-- Texte de l'exercice --
%%

Bien que les vertus qui sont opposées aux vices les tiennent
tousiours sousmis à leur éclatante superiorité, & que ce cõbat
dõt l’issuë n’est iamais incertaine, fasse incessamment triõpher
les filles du Ciel, des monstres qu’engendre la terre : Toutesfois
ces foibles & lasches ennemis de la gloire de Dieu, les
vices osent bien encore armer des Geans de temerité pour déthrôner
les puissances Souueraines.

L’insolence & l’effronterie qui depuis la naissance du monde
persecutent incessamment la prudence & la retenuë, n’ont
point encore rougy de la confusion qu’ils remportent tous les
iours de leurs vains & ridicules efforts. Herennius qui par ses
dissolutions & ses desbauches enormes perdit les bonnes graces
de Cesar Auguste, se voyant honteusement chassé de l’Armée
de ce sage Empereur, eust encore assez d’effronterie pour
se plaindre de ce iuste traittement, & demander de quel pretexte
il couuriroit la honte de son prompt retour prés de son
Pere, dis luy, respondit l’Empereur, que ie ne t’ay pas esté
agreable : Et Ciceron voyant que Laberius l’ennemy des bons
Senateurs, auoit encore l’impudence de se presenter pour auoir
seance aupres de luy. Ie te receurois, dit-il, si ie n’estois placé
si à l’estroit. Ce Prince de l’Eloquence voulant témoigner par
cette responce, & le demerite de cét importun, & la trop grande
facilité de Cesar, qui admettoit pour lors trop de monde au
Senat.

%%

-- Lignes de données --
%%

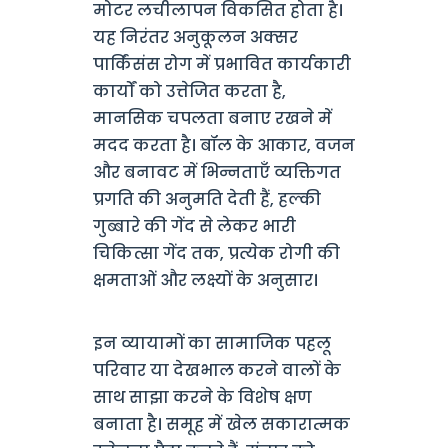
मोटर लचीलापन विकसित होता है।
यह निरंतर अनुकूलन अक्सर
पार्किंसंस रोग में प्रभावित कार्यकारी
कार्यों को उत्तेजित करता है,
मानसिक चपलता बनाए रखने में
मदद करता है। बॉल के आकार, वजन
और बनावट में भिन्नताएँ व्यक्तिगत
प्रगति की अनुमति देती हैं, हल्की
गुब्बारे की गेंद से लेकर भारी
चिकित्सा गेंद तक, प्रत्येक रोगी की
क्षमताओं और लक्ष्यों के अनुसार।
इन व्यायामों का सामाजिक पहलू
परिवार या देखभाल करने वालों के
साथ साझा करने के विशेष क्षण
बनाता है। समूह में खेल सकारात्मक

%%

-- Consigne 1 --
Reproduisez le passage du texte de l'exercice compris entre « Bien que les » et « les puissances Souueraines. », bornes incluses.
-- Consigne 2 --
Traduisez en anglais, s'il vous plaît, la phrase suivante du texte de l'exercice : « Ie te receurois, dit-il, si ie n’estois placé si à l’estroit. »

-- Réponse attendue 1 --
Bien que les vertus qui sont opposées aux vices les tiennent
tousiours sousmis à leur éclatante superiorité, & que ce cõbat
dõt l’issuë n’est iamais incertaine, fasse incessamment triõpher
les filles du Ciel, des monstres qu’engendre la terre : Toutesfois
ces foibles & lasches ennemis de la gloire de Dieu, les
vices osent bien encore armer des Geans de temerité pour déthrôner
les puissances Souueraines.

-- Réponse attendue 2 --
I would receive you, he said, if I were not placed in such narrow quarters.